▸ REQUEST:
Once the line containing "RECT 2.020000 1.350000" is found in the records below, return it and each following line exactly, up to and including the line containing "RECT 3.940000 1.580000", and nothing else.
[Opening RECORDS FOR THIS EXERCISE section]
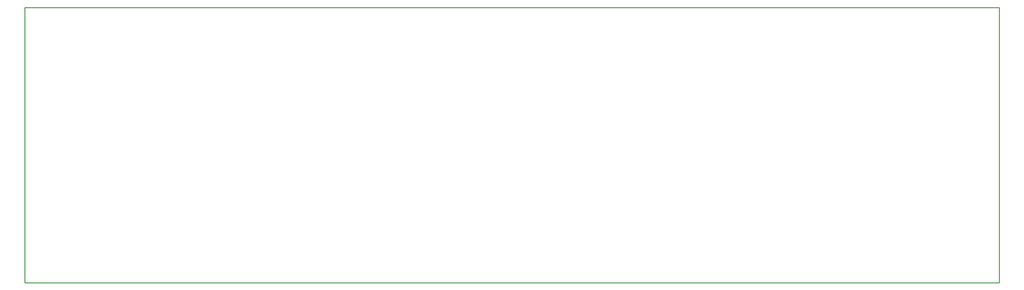
<source format=gm1>
G04*
G04 #@! TF.GenerationSoftware,Altium Limited,Altium Designer,19.1.7 (138)*
G04*
G04 Layer_Color=16711935*
%FSLAX25Y25*%
%MOIN*%
G70*
G01*
G75*
%ADD13C,0.01000*%
D13*
X3000Y347500D02*
X1078500Y347500D01*
X3000Y347500D02*
X3000Y43500D01*
X1078500D01*
X1078500Y347500D02*
X1078500Y43500D01*
M02*

</source>
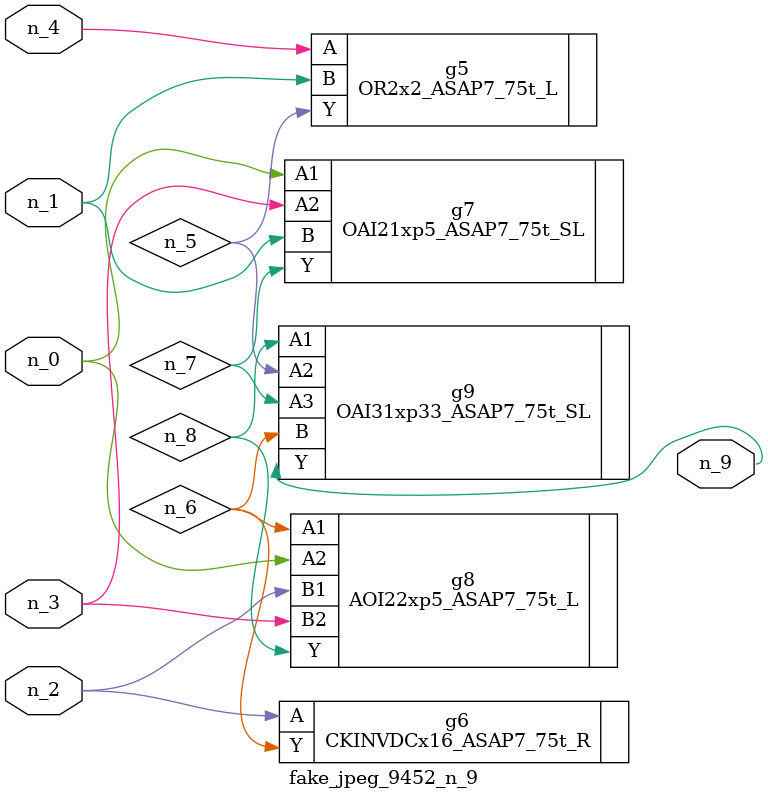
<source format=v>
module fake_jpeg_9452_n_9 (n_3, n_2, n_1, n_0, n_4, n_9);

input n_3;
input n_2;
input n_1;
input n_0;
input n_4;

output n_9;

wire n_8;
wire n_6;
wire n_5;
wire n_7;

OR2x2_ASAP7_75t_L g5 ( 
.A(n_4),
.B(n_1),
.Y(n_5)
);

CKINVDCx16_ASAP7_75t_R g6 ( 
.A(n_2),
.Y(n_6)
);

OAI21xp5_ASAP7_75t_SL g7 ( 
.A1(n_0),
.A2(n_3),
.B(n_1),
.Y(n_7)
);

AOI22xp5_ASAP7_75t_L g8 ( 
.A1(n_6),
.A2(n_0),
.B1(n_2),
.B2(n_3),
.Y(n_8)
);

OAI31xp33_ASAP7_75t_SL g9 ( 
.A1(n_8),
.A2(n_5),
.A3(n_7),
.B(n_6),
.Y(n_9)
);


endmodule
</source>
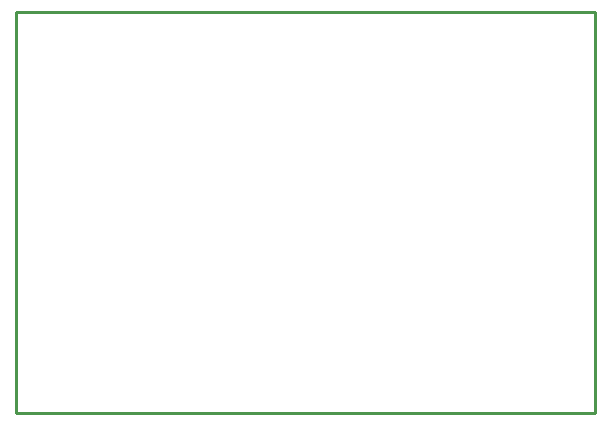
<source format=gm1>
G04 Layer_Color=16711935*
%FSLAX25Y25*%
%MOIN*%
G70*
G01*
G75*
%ADD18C,0.01000*%
D18*
Y133858D02*
X192913D01*
Y0D02*
Y133858D01*
X0Y0D02*
X192913D01*
X0D02*
Y133858D01*
M02*

</source>
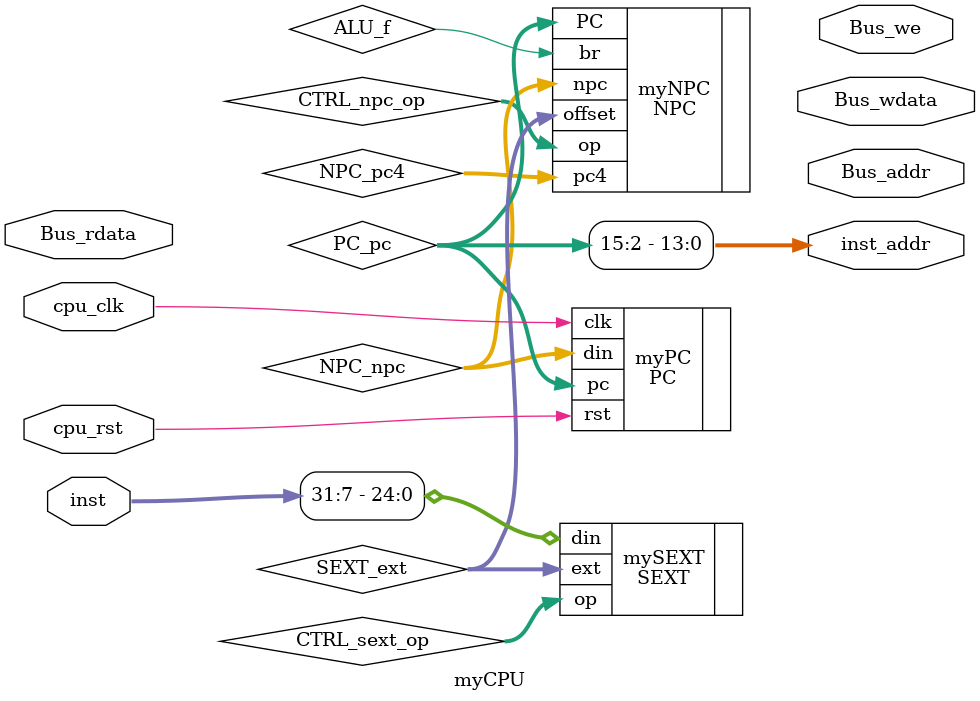
<source format=v>
`timescale 1ns / 1ps

`include "defines.vh"

module myCPU (
    input  wire         cpu_rst,
    input  wire         cpu_clk,

    // Interface to IROM
`ifdef RUN_TRACE
    output wire [15:0]  inst_addr,
`else
    output wire [13:0]  inst_addr,
`endif
    input  wire [31:0]  inst,
    
    // Interface to Bridge
    output wire [31:0]  Bus_addr,
    input  wire [31:0]  Bus_rdata,
    output wire         Bus_we,
    output wire [31:0]  Bus_wdata

`ifdef RUN_TRACE
    ,// Debug Interface
    output wire         debug_wb_have_inst,
    output wire [31:0]  debug_wb_pc,
    output              debug_wb_ena,
    output wire [ 4:0]  debug_wb_reg,
    output wire [31:0]  debug_wb_value
`endif
);

    // TODO: Íê³ÉÄã×Ô¼ºµÄµ¥ÖÜÆÚCPUÉè¼Æ
    //
    wire [31:0] NPC_npc;
    wire [31:0] NPC_pc4;
    wire [31:0] PC_pc;
    wire [31:0] SEXT_ext;
    wire [31:0] DRAM_rdo;
    wire [31:0] ALU_C;
    wire ALU_f;
    wire [31:0] WSEL_data;
    wire [31:0] ALU_B_C;
    wire [31:0] RF_rD1;
    wire [31:0] RF_rD2;
    wire [2:0] CTRL_sext_op;
    wire [1:0] CTRL_npc_op;
    wire CTRL_ram_we;
    wire [3:0] CTRL_alu_op;
    wire CTRL_alub_sel;
    wire CTRL_rf_we;
    wire [1:0] CTRL_rf_wsel;
    NPC myNPC (
        .PC(PC_pc),
        .offset(SEXT_ext),
        .br(ALU_f),
        .op(CTRL_npc_op),
        .npc(NPC_npc),
        .pc4(NPC_pc4)
    );
    PC myPC(
        .clk(cpu_clk),
        .rst(cpu_rst),
        .din(NPC_npc),
        .pc(PC_pc)
    );
    assign inst_addr = PC_pc[15:2];
    SEXT mySEXT(
        .op(CTRL_sext_op),
        .din(inst[31:7]),
        .ext(SEXT_ext)  
    );
    
    
    

`ifdef RUN_TRACE
    // Debug Interface
    assign debug_wb_have_inst = /* TODO */;
    assign debug_wb_pc        = /* TODO */;
    assign debug_wb_ena       = /* TODO */;
    assign debug_wb_reg       = /* TODO */;
    assign debug_wb_value     = /* TODO */;
`endif

endmodule

</source>
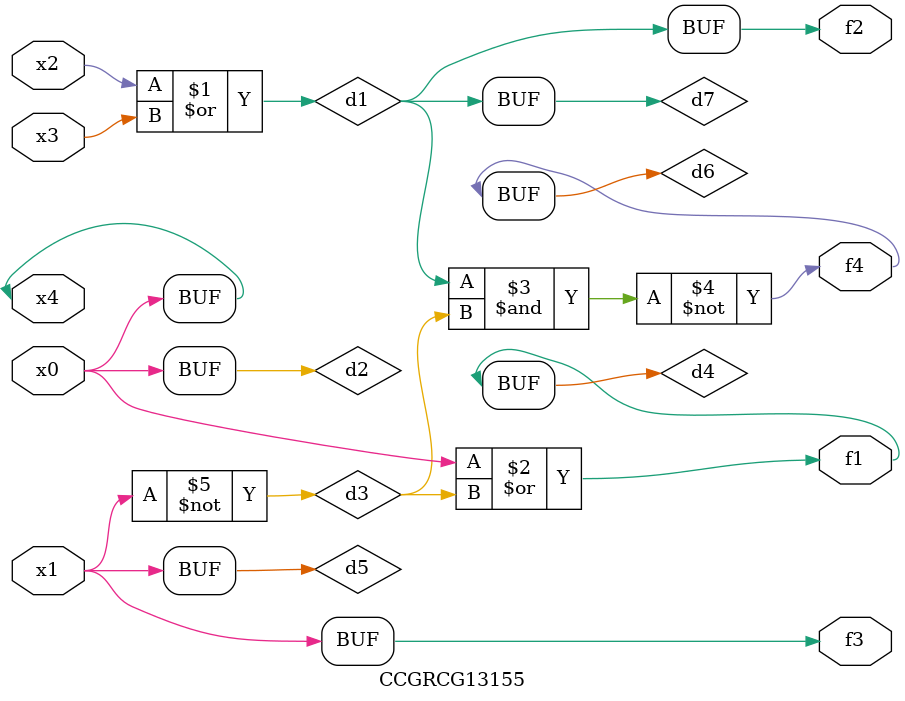
<source format=v>
module CCGRCG13155(
	input x0, x1, x2, x3, x4,
	output f1, f2, f3, f4
);

	wire d1, d2, d3, d4, d5, d6, d7;

	or (d1, x2, x3);
	buf (d2, x0, x4);
	not (d3, x1);
	or (d4, d2, d3);
	not (d5, d3);
	nand (d6, d1, d3);
	or (d7, d1);
	assign f1 = d4;
	assign f2 = d7;
	assign f3 = d5;
	assign f4 = d6;
endmodule

</source>
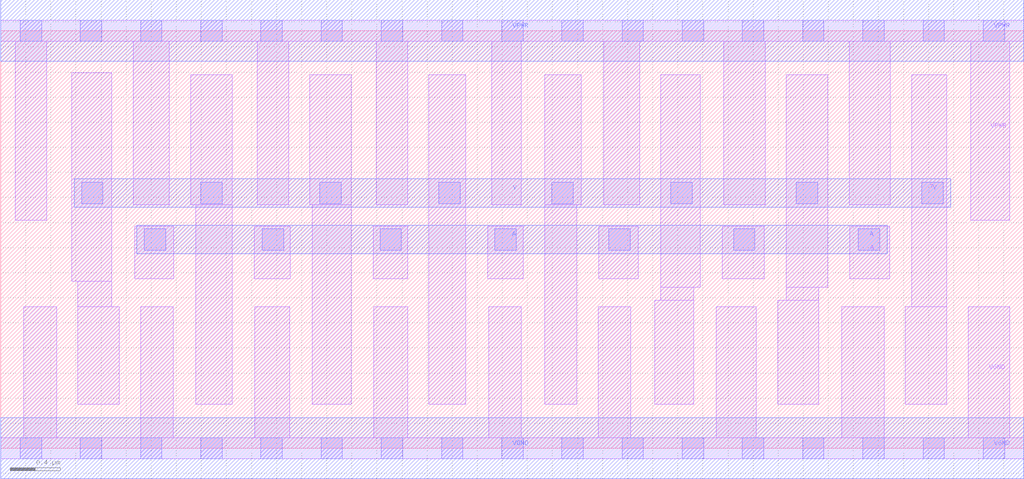
<source format=lef>
# Copyright 2020 The SkyWater PDK Authors
#
# Licensed under the Apache License, Version 2.0 (the "License");
# you may not use this file except in compliance with the License.
# You may obtain a copy of the License at
#
#     https://www.apache.org/licenses/LICENSE-2.0
#
# Unless required by applicable law or agreed to in writing, software
# distributed under the License is distributed on an "AS IS" BASIS,
# WITHOUT WARRANTIES OR CONDITIONS OF ANY KIND, either express or implied.
# See the License for the specific language governing permissions and
# limitations under the License.
#
# SPDX-License-Identifier: Apache-2.0

VERSION 5.7 ;
  NAMESCASESENSITIVE ON ;
  NOWIREEXTENSIONATPIN ON ;
  DIVIDERCHAR "/" ;
  BUSBITCHARS "[]" ;
UNITS
  DATABASE MICRONS 200 ;
END UNITS
MACRO sky130_fd_sc_ms__inv_16
  CLASS CORE ;
  SOURCE USER ;
  FOREIGN sky130_fd_sc_ms__inv_16 ;
  ORIGIN  0.000000  0.000000 ;
  SIZE  8.160000 BY  3.330000 ;
  SYMMETRY X Y ;
  SITE unit ;
  PIN A
    ANTENNAGATEAREA  5.001600 ;
    DIRECTION INPUT ;
    USE SIGNAL ;
    PORT
      LAYER li1 ;
        RECT 1.070000 1.350000 1.380000 1.770000 ;
        RECT 2.020000 1.350000 2.310000 1.770000 ;
        RECT 2.970000 1.350000 3.245000 1.770000 ;
        RECT 3.885000 1.350000 4.165000 1.770000 ;
        RECT 4.770000 1.350000 5.085000 1.770000 ;
        RECT 5.755000 1.350000 6.090000 1.770000 ;
        RECT 6.770000 1.350000 7.090000 1.770000 ;
      LAYER mcon ;
        RECT 1.145000 1.580000 1.315000 1.750000 ;
        RECT 2.085000 1.580000 2.255000 1.750000 ;
        RECT 3.025000 1.580000 3.195000 1.750000 ;
        RECT 3.940000 1.580000 4.110000 1.750000 ;
        RECT 4.850000 1.580000 5.020000 1.750000 ;
        RECT 5.845000 1.580000 6.015000 1.750000 ;
        RECT 6.840000 1.580000 7.010000 1.750000 ;
      LAYER met1 ;
        RECT 1.085000 1.550000 7.070000 1.780000 ;
    END
  END A
  PIN Y
    ANTENNADIFFAREA  4.110400 ;
    DIRECTION OUTPUT ;
    USE SIGNAL ;
    PORT
      LAYER li1 ;
        RECT 0.565000 1.330000 0.885000 2.995000 ;
        RECT 0.615000 0.350000 0.945000 1.130000 ;
        RECT 0.615000 1.130000 0.885000 1.330000 ;
        RECT 1.515000 1.940000 1.845000 2.980000 ;
        RECT 1.555000 0.350000 1.845000 1.940000 ;
        RECT 2.465000 1.940000 2.795000 2.980000 ;
        RECT 2.485000 0.350000 2.795000 1.940000 ;
        RECT 3.415000 0.350000 3.710000 2.980000 ;
        RECT 4.340000 0.350000 4.595000 1.940000 ;
        RECT 4.340000 1.940000 4.630000 2.980000 ;
        RECT 5.215000 0.350000 5.525000 1.180000 ;
        RECT 5.265000 1.180000 5.525000 1.285000 ;
        RECT 5.265000 1.285000 5.580000 2.980000 ;
        RECT 6.195000 0.350000 6.525000 1.180000 ;
        RECT 6.265000 1.180000 6.525000 1.285000 ;
        RECT 6.265000 1.285000 6.595000 2.980000 ;
        RECT 7.215000 0.350000 7.545000 1.130000 ;
        RECT 7.265000 1.130000 7.545000 2.980000 ;
      LAYER mcon ;
        RECT 0.645000 1.950000 0.815000 2.120000 ;
        RECT 1.595000 1.950000 1.765000 2.120000 ;
        RECT 2.545000 1.950000 2.715000 2.120000 ;
        RECT 3.495000 1.950000 3.665000 2.120000 ;
        RECT 4.395000 1.950000 4.565000 2.120000 ;
        RECT 5.345000 1.950000 5.515000 2.120000 ;
        RECT 6.345000 1.950000 6.515000 2.120000 ;
        RECT 7.345000 1.950000 7.515000 2.120000 ;
      LAYER met1 ;
        RECT 0.585000 1.920000 7.575000 2.150000 ;
    END
  END Y
  PIN VGND
    DIRECTION INOUT ;
    USE GROUND ;
    PORT
      LAYER li1 ;
        RECT 0.000000 -0.085000 8.160000 0.085000 ;
        RECT 0.185000  0.085000 0.445000 1.130000 ;
        RECT 1.115000  0.085000 1.375000 1.130000 ;
        RECT 2.025000  0.085000 2.305000 1.130000 ;
        RECT 2.975000  0.085000 3.245000 1.130000 ;
        RECT 3.890000  0.085000 4.150000 1.130000 ;
        RECT 4.765000  0.085000 5.025000 1.130000 ;
        RECT 5.705000  0.085000 6.025000 1.130000 ;
        RECT 6.705000  0.085000 7.045000 1.130000 ;
        RECT 7.715000  0.085000 8.045000 1.130000 ;
      LAYER mcon ;
        RECT 0.155000 -0.085000 0.325000 0.085000 ;
        RECT 0.635000 -0.085000 0.805000 0.085000 ;
        RECT 1.115000 -0.085000 1.285000 0.085000 ;
        RECT 1.595000 -0.085000 1.765000 0.085000 ;
        RECT 2.075000 -0.085000 2.245000 0.085000 ;
        RECT 2.555000 -0.085000 2.725000 0.085000 ;
        RECT 3.035000 -0.085000 3.205000 0.085000 ;
        RECT 3.515000 -0.085000 3.685000 0.085000 ;
        RECT 3.995000 -0.085000 4.165000 0.085000 ;
        RECT 4.475000 -0.085000 4.645000 0.085000 ;
        RECT 4.955000 -0.085000 5.125000 0.085000 ;
        RECT 5.435000 -0.085000 5.605000 0.085000 ;
        RECT 5.915000 -0.085000 6.085000 0.085000 ;
        RECT 6.395000 -0.085000 6.565000 0.085000 ;
        RECT 6.875000 -0.085000 7.045000 0.085000 ;
        RECT 7.355000 -0.085000 7.525000 0.085000 ;
        RECT 7.835000 -0.085000 8.005000 0.085000 ;
      LAYER met1 ;
        RECT 0.000000 -0.245000 8.160000 0.245000 ;
    END
  END VGND
  PIN VPWR
    DIRECTION INOUT ;
    USE POWER ;
    PORT
      LAYER li1 ;
        RECT 0.000000 3.245000 8.160000 3.415000 ;
        RECT 0.115000 1.820000 0.365000 3.245000 ;
        RECT 1.055000 1.940000 1.345000 3.245000 ;
        RECT 2.045000 1.940000 2.295000 3.245000 ;
        RECT 2.995000 1.940000 3.245000 3.245000 ;
        RECT 3.915000 1.940000 4.150000 3.245000 ;
        RECT 4.810000 1.940000 5.095000 3.245000 ;
        RECT 5.765000 1.940000 6.095000 3.245000 ;
        RECT 6.765000 1.940000 7.095000 3.245000 ;
        RECT 7.735000 1.820000 8.045000 3.245000 ;
      LAYER mcon ;
        RECT 0.155000 3.245000 0.325000 3.415000 ;
        RECT 0.635000 3.245000 0.805000 3.415000 ;
        RECT 1.115000 3.245000 1.285000 3.415000 ;
        RECT 1.595000 3.245000 1.765000 3.415000 ;
        RECT 2.075000 3.245000 2.245000 3.415000 ;
        RECT 2.555000 3.245000 2.725000 3.415000 ;
        RECT 3.035000 3.245000 3.205000 3.415000 ;
        RECT 3.515000 3.245000 3.685000 3.415000 ;
        RECT 3.995000 3.245000 4.165000 3.415000 ;
        RECT 4.475000 3.245000 4.645000 3.415000 ;
        RECT 4.955000 3.245000 5.125000 3.415000 ;
        RECT 5.435000 3.245000 5.605000 3.415000 ;
        RECT 5.915000 3.245000 6.085000 3.415000 ;
        RECT 6.395000 3.245000 6.565000 3.415000 ;
        RECT 6.875000 3.245000 7.045000 3.415000 ;
        RECT 7.355000 3.245000 7.525000 3.415000 ;
        RECT 7.835000 3.245000 8.005000 3.415000 ;
      LAYER met1 ;
        RECT 0.000000 3.085000 8.160000 3.575000 ;
    END
  END VPWR
END sky130_fd_sc_ms__inv_16

</source>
[Closing RECORDS FOR THIS EXERCISE section]
▸ TASK ANSWER:
        RECT 2.020000 1.350000 2.310000 1.770000 ;
        RECT 2.970000 1.350000 3.245000 1.770000 ;
        RECT 3.885000 1.350000 4.165000 1.770000 ;
        RECT 4.770000 1.350000 5.085000 1.770000 ;
        RECT 5.755000 1.350000 6.090000 1.770000 ;
        RECT 6.770000 1.350000 7.090000 1.770000 ;
      LAYER mcon ;
        RECT 1.145000 1.580000 1.315000 1.750000 ;
        RECT 2.085000 1.580000 2.255000 1.750000 ;
        RECT 3.025000 1.580000 3.195000 1.750000 ;
        RECT 3.940000 1.580000 4.110000 1.750000 ;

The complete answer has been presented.